Value Investors seek to identify the conditions which will favor a shift of Momentum Investors into the ignored sections of the market. Once conditions appear to offer an opportunity, this involves low prices relative to long-term expectations, Value Investors add capital to companies like DHR and FTV because their managements have become predictable as to the general improvements in profits which are likely to occur with changing economic trends. Value Investors do not predict EPS or market prices with precision. They understand that economics are imprecise and management responses will vary based on unpredictable events. What can be predicted in general is whether Earnings/Shr(EPS) are likely to surprise higher or lower. One can not ever predict the market response other than higher or lower. Investing never allows precision.
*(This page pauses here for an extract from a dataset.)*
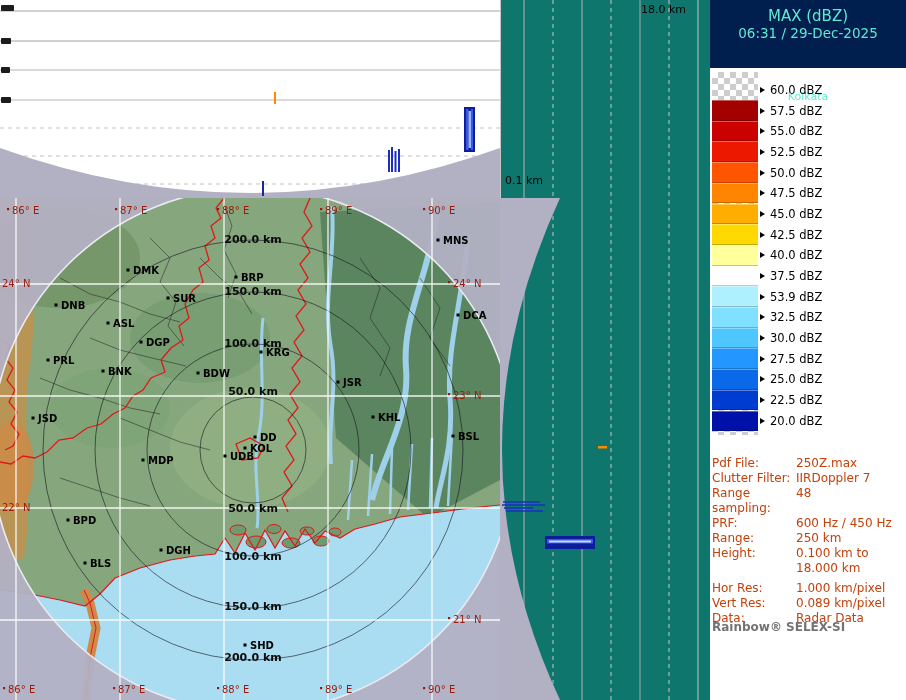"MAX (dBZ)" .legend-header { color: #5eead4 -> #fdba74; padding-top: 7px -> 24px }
It only permits fairly good guesses and if one is roughly correct, one can only develop bands of confidence for EPS and the market’s impact on prices.
We just received a favorable response to Fastenal(FAST) and WW Grainger(GWW). Recent reports revealed that both companies had exited the industrial recession caused by a period(2014-2016) of strength in the US$. These companies, like DHR and FTV, do not have a proprietary product base being distributors of fasteners and industrial supplies comprising millions of SKUs. FAST and GWW are ordinary businesses which are simply operated very well. What is predictable for these companies is not the detail of which products will sell. What is predictable is that the history of corporate managements servicing their respective customers very well is likely to be repeated with earnings surprises once conditions permit.
This week just saw a market refocus to GWW which rose more than $20shr to $202shr on the Oct. 17, 2017 earnings release. Value Investors had already witnessed 3-quarters of improving results for both companies and sharp rises in the Chemical Activity Barometer and Job Opening data as the US exited the industrial recession. For Momentum Investors, Oct. 17th was as if a switch was flipped on.
FAST and GWW remain recommendations as they have been since April 2016. It is my guess that as the industrial recovery progresses, investors are likely to re-favor both issues to price levels consistent with previous trends. For FAST this means a price over $100shr and for GWW the level is over $400shr. Market psychology will determine price levels the next 2yrs-3yrs. The best one can do is identify economic trends and the corporate managements with which to participate. The rest is left to changes in market psychology. FAST and GWW remain, at the moment, solidly in the Non-Consensus of market psychology.
The best lesson to learn about investing is that investing is about understanding people, how people create investable performance and how markets price that performance. Value Investors buy when the opportunities are favorable for positive changes and sell when they are unfavorable. We are not investing in things. Value Investors invest in people’s behavior which creates value. Behavior is not a thing and for many remains an elusive criteria for investment.
Behavior once well-defined is more predictable than the ‘next best thing’!